Schematic illustration of the cross-modal retrieval process.
As illustrated in Fig. 4, the retrieval process operates in a deterministic, feed-forward manner. Specifically, taking the Image-to-Text task as an example, given a query image and a text database, we first extract their raw features using the pre-trained VGG-19 and BoW models, respectively. These features are then projected into the common embedding space via the trained Linear Layers, resulting in the final feature vectors. Subsequently, we calculate the semantic similarity between the query image vector and each vector in the text database using Cosine Similarity.

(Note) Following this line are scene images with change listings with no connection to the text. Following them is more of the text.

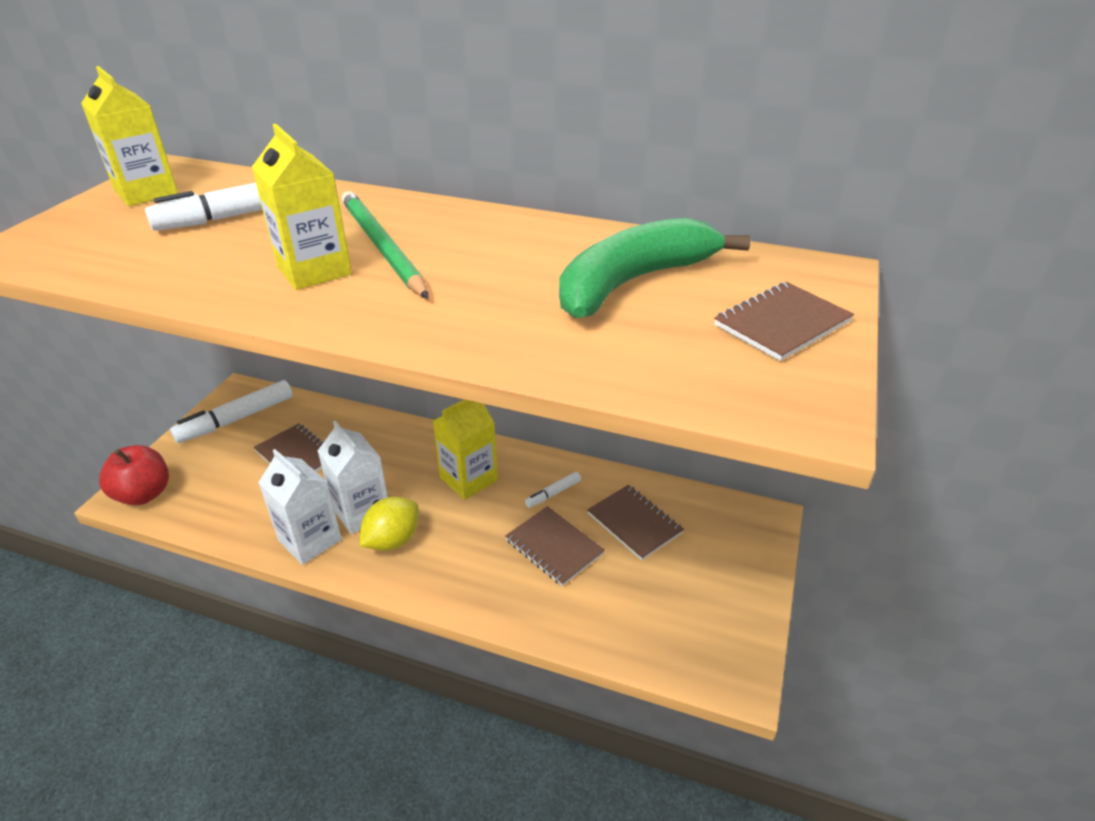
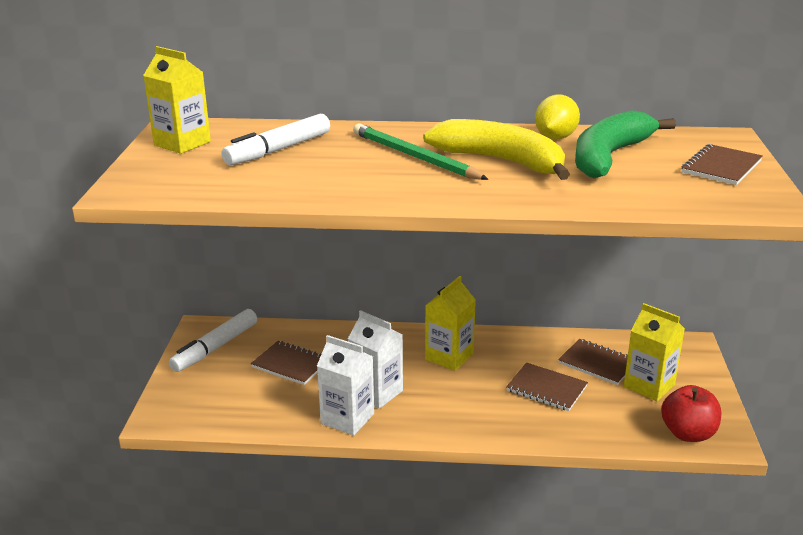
camera: 15 degrees left, 10 degrees down
(144, 494) = (174, 413): red apple -> red apple (688, 433)
(314, 270) = (382, 175): yellow carton -> yellow carton (649, 385)
(393, 540) = (416, 407): yellow lemon -> yellow lemon (555, 137)
(482, 269) = (501, 161): none -> yellow banana
(553, 493) = (523, 355): white marker -> none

Finally, all items in the database are sorted in descending order based on these similarity scores to generate the final ranked retrieval list.
Experiments
To validate the effectiveness of our method, we tested it on three different and representative datasets. First, we introduce the evaluation metrics, then we describe the datasets used, and finally, we conduct ablation experiments and various parameter analyses.
Evaluation metrics
We use mAP34,35 (Mean Average Precision) as the evaluation metric. mAP is a widely used metric in information retrieval and recommendation systems to measure a model’s overall retrieval performance across multiple query tasks. After calculating the mAP values for both modalities, the final value is obtained by averaging them, which reflects the effectiveness of our method.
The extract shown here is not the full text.